- IATA: PHK; ICAO: KPHK; FAA LID: PHK;

Summary
- Airport type: Public
- Owner: Palm Beach County
- Serves: Pahokee, Florida
- Elevation AMSL: 16 ft / 5 m
- Coordinates: 26°47′06″N 080°41′36″W﻿ / ﻿26.78500°N 80.69333°W

Map
- PHK Location of airport in FloridaPHKPHK (the United States)

Runways
| Direction | Length |  | Surface |
| ft | m |
| 18/36 | 4,116 | 1,255 | Asphalt |

Statistics (2018)
- Aircraft operations: 36,750
- Based aircraft: 10
- Source: Federal Aviation Administration

= Palm Beach County Glades Airport =

Palm Beach County Glades Airport , also known as Pahokee Airport, is a county-owned, public-use airport in Palm Beach County, Florida, United States. It is located three nautical miles (6 km) southwest of the central business district of Pahokee, Florida. The airport is owned by Palm Beach County and operated by the Palm Beach County Airports Department. It is included in the National Plan of Integrated Airport Systems for 2011–2015, which categorized it as a general aviation facility.

== History ==
In 2004, Hurricane Frances and Hurricane Jeanne destroyed the airport's main building, causing operations to be conducted from a trailer. In 2009, new buildings were dedicated, including a 2300 sqft office/lobby, a 5000 sqft main hangar, and a building containing 10 rental hangars.

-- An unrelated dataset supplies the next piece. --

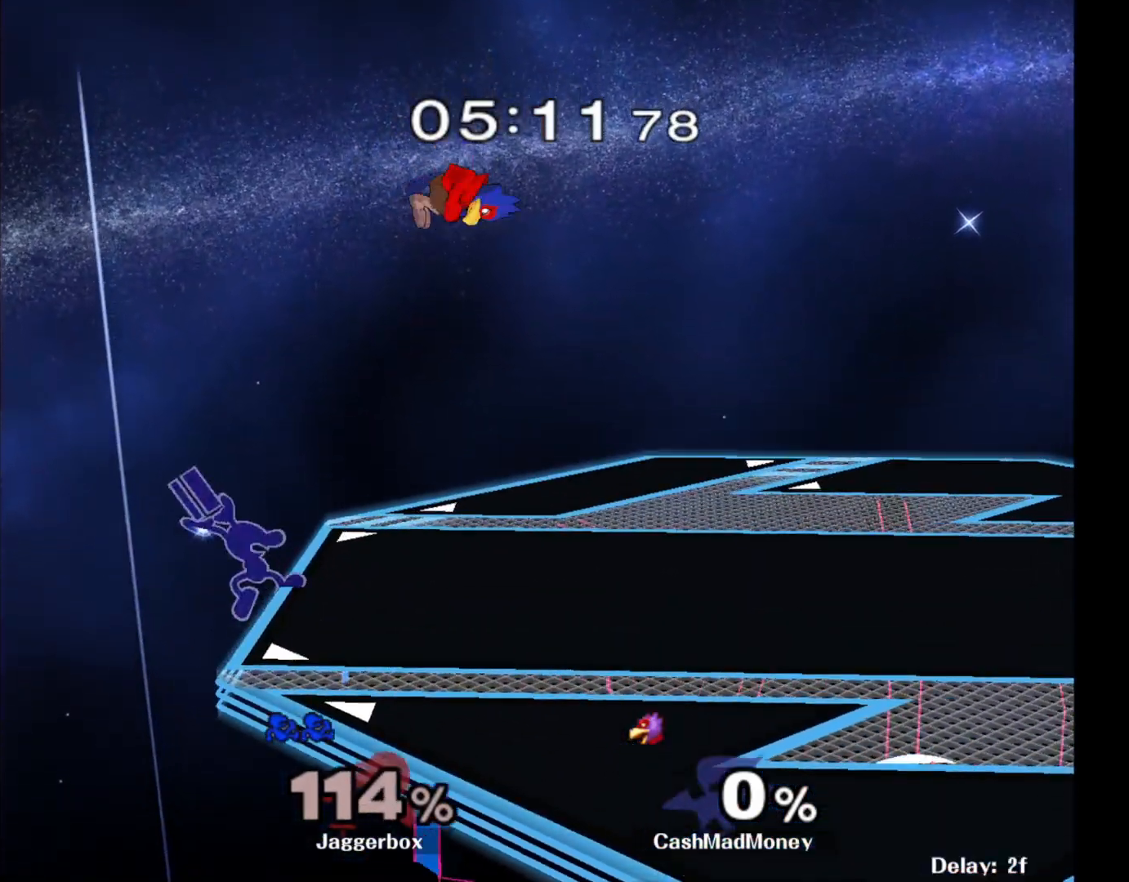
{"buttons": [], "left_stick": "center", "right_stick": "center", "events": [[33, "X", "up"], [133, "right_stick", "center"]]}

In 2023, Palm Beach county commissioners considered a plan that would allow the airport's runway to be used for drag racing one day a week.

== Facilities and aircraft ==
Palm Beach County Glades Airport covers an area of 243 acres (98 ha) at an elevation of 16 feet (5 m) above mean sea level. It has one runway designated 18/36 with an asphalt surface measuring 4,116 by 75 feet (1,255 x 23 m).

For the 12-month period ending December 31, 2018, the airport had 36,750 aircraft operations, an average of 101 per day: 99% general aviation and <1% air taxi. At that time there were 10 aircraft based at this airport: all single-engine.

The airport, commonly referred to as "Pahokee", does not have a control tower. Pilots landing at Pahokee use self-announce procedures to notify other aircraft of take-offs and landings. The airport can handle aircraft with a single-wheel weight of up to 20,000 pounds (9,071 kg) although local regulations restrict aircraft to 12,500 pounds (5,670 kg) and under. Because of the VOR/DME systems and relatively low traffic, this airport is one of five South Florida airports that is used for instrument training by student pilots.

The airport's fixed-base operator (FBO) is Landmark Aviation. The former FBO was Pahokee Aviation, Inc.

== Environmental concerns ==
Due to environmental considerations of the Florida everglades ecosystem, water drainage is strictly regulated by the East Shore Water Control District. Excess water drains from the Airport onto Closter Farms, located adjacent to the airport. The County compensates Closter Farms for drainage services that Closter's provides to take care of the excess drainage.

==Accidents and incidents==
- On March 8, 2019, a Piper PA-23 aircraft crashed into Lake Okeechobee while on approach to the airport. Five people were killed. The pilot declared an emergency and reported a rough-running engine before the crash.
- In December 2023, a Cirrus SR20 on a training flight crashed while landing at the Palm Beach County Glades Airport. The probable cause of the accident was found to be the flight instructor’s failure to maintain control of the airplane after encountering a wind gust during landing.